SUPPLIED RECORDS
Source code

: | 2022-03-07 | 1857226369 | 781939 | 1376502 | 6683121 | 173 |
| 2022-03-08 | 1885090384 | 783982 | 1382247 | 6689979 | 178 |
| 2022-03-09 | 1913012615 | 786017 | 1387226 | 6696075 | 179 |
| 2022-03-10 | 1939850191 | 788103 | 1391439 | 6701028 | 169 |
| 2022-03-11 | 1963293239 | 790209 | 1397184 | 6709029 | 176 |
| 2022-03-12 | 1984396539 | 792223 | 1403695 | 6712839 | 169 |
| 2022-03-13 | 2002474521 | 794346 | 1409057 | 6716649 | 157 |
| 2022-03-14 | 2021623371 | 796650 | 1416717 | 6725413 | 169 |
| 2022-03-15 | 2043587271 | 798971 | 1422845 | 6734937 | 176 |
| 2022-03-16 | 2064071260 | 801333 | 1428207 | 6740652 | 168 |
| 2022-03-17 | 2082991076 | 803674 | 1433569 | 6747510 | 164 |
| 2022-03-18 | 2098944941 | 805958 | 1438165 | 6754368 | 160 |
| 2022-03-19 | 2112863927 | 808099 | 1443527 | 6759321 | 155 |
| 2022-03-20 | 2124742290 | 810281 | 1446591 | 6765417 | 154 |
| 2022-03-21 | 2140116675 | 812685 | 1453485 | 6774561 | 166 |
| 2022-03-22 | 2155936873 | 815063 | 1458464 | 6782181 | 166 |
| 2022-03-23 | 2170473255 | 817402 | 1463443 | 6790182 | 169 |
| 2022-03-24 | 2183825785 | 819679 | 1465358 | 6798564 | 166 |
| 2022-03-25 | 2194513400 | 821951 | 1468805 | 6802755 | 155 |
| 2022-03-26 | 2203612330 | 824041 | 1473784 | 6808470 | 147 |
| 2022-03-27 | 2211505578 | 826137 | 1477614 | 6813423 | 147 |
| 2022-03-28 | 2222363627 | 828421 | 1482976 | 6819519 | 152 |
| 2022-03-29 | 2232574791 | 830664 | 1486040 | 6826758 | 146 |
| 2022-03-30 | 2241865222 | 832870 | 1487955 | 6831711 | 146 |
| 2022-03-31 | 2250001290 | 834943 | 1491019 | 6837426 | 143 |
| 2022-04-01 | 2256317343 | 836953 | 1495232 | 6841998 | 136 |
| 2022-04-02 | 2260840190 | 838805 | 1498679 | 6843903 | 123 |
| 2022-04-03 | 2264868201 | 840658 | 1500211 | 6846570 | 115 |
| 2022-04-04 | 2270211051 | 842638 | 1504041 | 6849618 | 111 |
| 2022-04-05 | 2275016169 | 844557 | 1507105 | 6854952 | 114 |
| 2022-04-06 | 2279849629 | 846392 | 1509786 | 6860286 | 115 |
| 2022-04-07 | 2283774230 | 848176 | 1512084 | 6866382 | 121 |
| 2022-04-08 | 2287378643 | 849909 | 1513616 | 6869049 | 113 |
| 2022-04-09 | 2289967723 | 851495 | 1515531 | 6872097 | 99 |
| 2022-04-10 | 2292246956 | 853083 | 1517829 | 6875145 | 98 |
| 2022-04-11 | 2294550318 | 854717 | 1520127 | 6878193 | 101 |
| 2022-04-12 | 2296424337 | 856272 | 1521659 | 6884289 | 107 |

WORK ORDER
Please copy every line of the data above without changing anything.

COMPLETED TASK
Source code

: | 2022-03-07 | 1857226369 | 781939 | 1376502 | 6683121 | 173 |
| 2022-03-08 | 1885090384 | 783982 | 1382247 | 6689979 | 178 |
| 2022-03-09 | 1913012615 | 786017 | 1387226 | 6696075 | 179 |
| 2022-03-10 | 1939850191 | 788103 | 1391439 | 6701028 | 169 |
| 2022-03-11 | 1963293239 | 790209 | 1397184 | 6709029 | 176 |
| 2022-03-12 | 1984396539 | 792223 | 1403695 | 6712839 | 169 |
| 2022-03-13 | 2002474521 | 794346 | 1409057 | 6716649 | 157 |
| 2022-03-14 | 2021623371 | 796650 | 1416717 | 6725413 | 169 |
| 2022-03-15 | 2043587271 | 798971 | 1422845 | 6734937 | 176 |
| 2022-03-16 | 2064071260 | 801333 | 1428207 | 6740652 | 168 |
| 2022-03-17 | 2082991076 | 803674 | 1433569 | 6747510 | 164 |
| 2022-03-18 | 2098944941 | 805958 | 1438165 | 6754368 | 160 |
| 2022-03-19 | 2112863927 | 808099 | 1443527 | 6759321 | 155 |
| 2022-03-20 | 2124742290 | 810281 | 1446591 | 6765417 | 154 |
| 2022-03-21 | 2140116675 | 812685 | 1453485 | 6774561 | 166 |
| 2022-03-22 | 2155936873 | 815063 | 1458464 | 6782181 | 166 |
| 2022-03-23 | 2170473255 | 817402 | 1463443 | 6790182 | 169 |
| 2022-03-24 | 2183825785 | 819679 | 1465358 | 6798564 | 166 |
| 2022-03-25 | 2194513400 | 821951 | 1468805 | 6802755 | 155 |
| 2022-03-26 | 2203612330 | 824041 | 1473784 | 6808470 | 147 |
| 2022-03-27 | 2211505578 | 826137 | 1477614 | 6813423 | 147 |
| 2022-03-28 | 2222363627 | 828421 | 1482976 | 6819519 | 152 |
| 2022-03-29 | 2232574791 | 830664 | 1486040 | 6826758 | 146 |
| 2022-03-30 | 2241865222 | 832870 | 1487955 | 6831711 | 146 |
| 2022-03-31 | 2250001290 | 834943 | 1491019 | 6837426 | 143 |
| 2022-04-01 | 2256317343 | 836953 | 1495232 | 6841998 | 136 |
| 2022-04-02 | 2260840190 | 838805 | 1498679 | 6843903 | 123 |
| 2022-04-03 | 2264868201 | 840658 | 1500211 | 6846570 | 115 |
| 2022-04-04 | 2270211051 | 842638 | 1504041 | 6849618 | 111 |
| 2022-04-05 | 2275016169 | 844557 | 1507105 | 6854952 | 114 |
| 2022-04-06 | 2279849629 | 846392 | 1509786 | 6860286 | 115 |
| 2022-04-07 | 2283774230 | 848176 | 1512084 | 6866382 | 121 |
| 2022-04-08 | 2287378643 | 849909 | 1513616 | 6869049 | 113 |
| 2022-04-09 | 2289967723 | 851495 | 1515531 | 6872097 | 99 |
| 2022-04-10 | 2292246956 | 853083 | 1517829 | 6875145 | 98 |
| 2022-04-11 | 2294550318 | 854717 | 1520127 | 6878193 | 101 |
| 2022-04-12 | 2296424337 | 856272 | 1521659 | 6884289 | 107 |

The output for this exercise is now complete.